Desde março, Pedro tem aproveitado a chance de ficar mais em casa para estudar. “Eu tenho uma rotina mais flexível, posso solicitar home office quando quiser. Como eu faço doutorado, grande parte do meu trabalho posso fazer de casa”, diz.
Na realidade de Vandersilva, porém, nada mudou. Faxina não se faz de forma remota, por isso, mesmo com os riscos, ela mantém a rotina cansativa do dia a dia. À noite, antes de dormir, a encarregada de limpeza já deixa o almoço do dia seguinte pronto.
O café da manhã, uma bolacha de sal ou doce e, às vezes, um pão na padaria próxima ao serviço, acaba ficando para mais tarde. Só por volta das 8h30, quando faz um lanche no condomínio onde trabalha.
A pontualidade, para ela, é essencial: um minuto de atraso na hora de sair de casa pode lhe render outros 30 de espera pelo próximo ônibus, que ainda tende a estar cheio.

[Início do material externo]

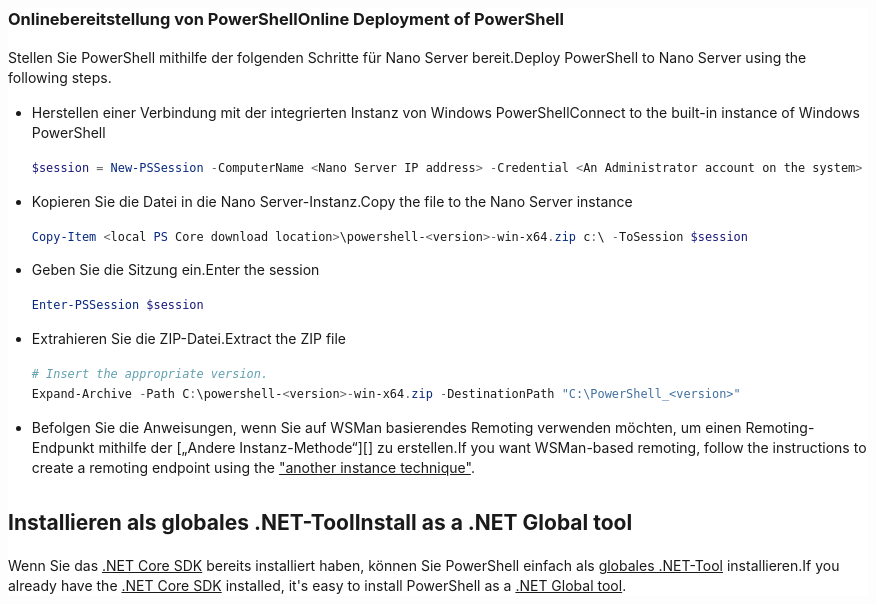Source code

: ### <a name="online-deployment-of-powershell"></a><span data-ttu-id="62ade-198">Onlinebereitstellung von PowerShell</span><span class="sxs-lookup"><span data-stu-id="62ade-198">Online Deployment of PowerShell</span></span>

<span data-ttu-id="62ade-199">Stellen Sie PowerShell mithilfe der folgenden Schritte für Nano Server bereit.</span><span class="sxs-lookup"><span data-stu-id="62ade-199">Deploy PowerShell to Nano Server using the following steps.</span></span>

- <span data-ttu-id="62ade-200">Herstellen einer Verbindung mit der integrierten Instanz von Windows PowerShell</span><span class="sxs-lookup"><span data-stu-id="62ade-200">Connect to the built-in instance of Windows PowerShell</span></span>

  ```powershell
  $session = New-PSSession -ComputerName <Nano Server IP address> -Credential <An Administrator account on the system>
  ```

- <span data-ttu-id="62ade-201">Kopieren Sie die Datei in die Nano Server-Instanz.</span><span class="sxs-lookup"><span data-stu-id="62ade-201">Copy the file to the Nano Server instance</span></span>

  ```powershell
  Copy-Item <local PS Core download location>\powershell-<version>-win-x64.zip c:\ -ToSession $session
  ```

- <span data-ttu-id="62ade-202">Geben Sie die Sitzung ein.</span><span class="sxs-lookup"><span data-stu-id="62ade-202">Enter the session</span></span>

  ```powershell
  Enter-PSSession $session
  ```

- <span data-ttu-id="62ade-203">Extrahieren Sie die ZIP-Datei.</span><span class="sxs-lookup"><span data-stu-id="62ade-203">Extract the ZIP file</span></span>

  ```powershell
  # Insert the appropriate version.
  Expand-Archive -Path C:\powershell-<version>-win-x64.zip -DestinationPath "C:\PowerShell_<version>"
  ```

- <span data-ttu-id="62ade-204">Befolgen Sie die Anweisungen, wenn Sie auf WSMan basierendes Remoting verwenden möchten, um einen Remoting-Endpunkt mithilfe der [„Andere Instanz-Methode“][] zu erstellen.</span><span class="sxs-lookup"><span data-stu-id="62ade-204">If you want WSMan-based remoting, follow the instructions to create a remoting endpoint using the ["another instance technique"][].</span></span>

## <a name="install-as-a-net-global-tool"></a><span data-ttu-id="62ade-205">Installieren als globales .NET-Tool</span><span class="sxs-lookup"><span data-stu-id="62ade-205">Install as a .NET Global tool</span></span>

<span data-ttu-id="62ade-206">Wenn Sie das [.NET Core SDK](/dotnet/core/sdk) bereits installiert haben, können Sie PowerShell einfach als [globales .NET-Tool](/dotnet/core/tools/global-tools) installieren.</span><span class="sxs-lookup"><span data-stu-id="62ade-206">If you already have the [.NET Core SDK](/dotnet/core/sdk) installed, it's easy to install PowerShell as a [.NET Global tool](/dotnet/core/tools/global-tools).</span></span>


[Vorschauversion]: https://aka.ms/powershell-release?tag=preview
[preview]: https://aka.ms/powershell-release?tag=preview
[Neueste]: https://aka.ms/powershell-release?tag=stable
[latest]: https://aka.ms/powershell-release?tag=stable
[ssh-remoting]: ../learn/remoting/SSH-Remoting-in-PowerShell-Core.md
[wsman-remoting]: ../learn/remoting/WSMan-Remoting-in-PowerShell-Core.md
[AppVeyor]: https://ci.appveyor.com/project/PowerShell/powershell
[winget]: /windows/package-manager/winget
[„andere Instanztechnik“]: ../learn/remoting/WSMan-Remoting-in-PowerShell-Core.md#executed-by-another-instance-of-powershell-on-behalf-of-the-instance-that-it-will-register
["another instance technique"]: ../learn/remoting/WSMan-Remoting-in-PowerShell-Core.md#executed-by-another-instance-of-powershell-on-behalf-of-the-instance-that-it-will-register
[Import-PSCoreRelease]: https://github.com/ms-iot/iot-adk-addonkit/blob/master/Tools/IoTCoreImaging/Docs/Import-PSCoreRelease.md#Import-PSCoreRelease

Pedro também é pontual, mas no caso dele, as chances de um contratempo são mais raras.
O percurso do pesquisador até o Hospital das Clínicas se dá por um trajeto seguro, com faixas de pedestre, semáforos e ciclovia – inexistentes na Vila Missionária. As calçadas estão em boas condições e com espaço suficiente para duas pessoas caminharem lado a lado.
Na volta do trabalho, o tempo que Pedro leva é o mesmo. Após 10 minutos de caminhada, dá para chegar em casa e fazer os serviços domésticos com tranquilidade. Já Vandersilva, quando entra em casa, por volta das 18h, tem de planejar bem o tempo para conseguir cumprir as tarefas e tentar descansar. Em pouco tempo começará tudo de novo.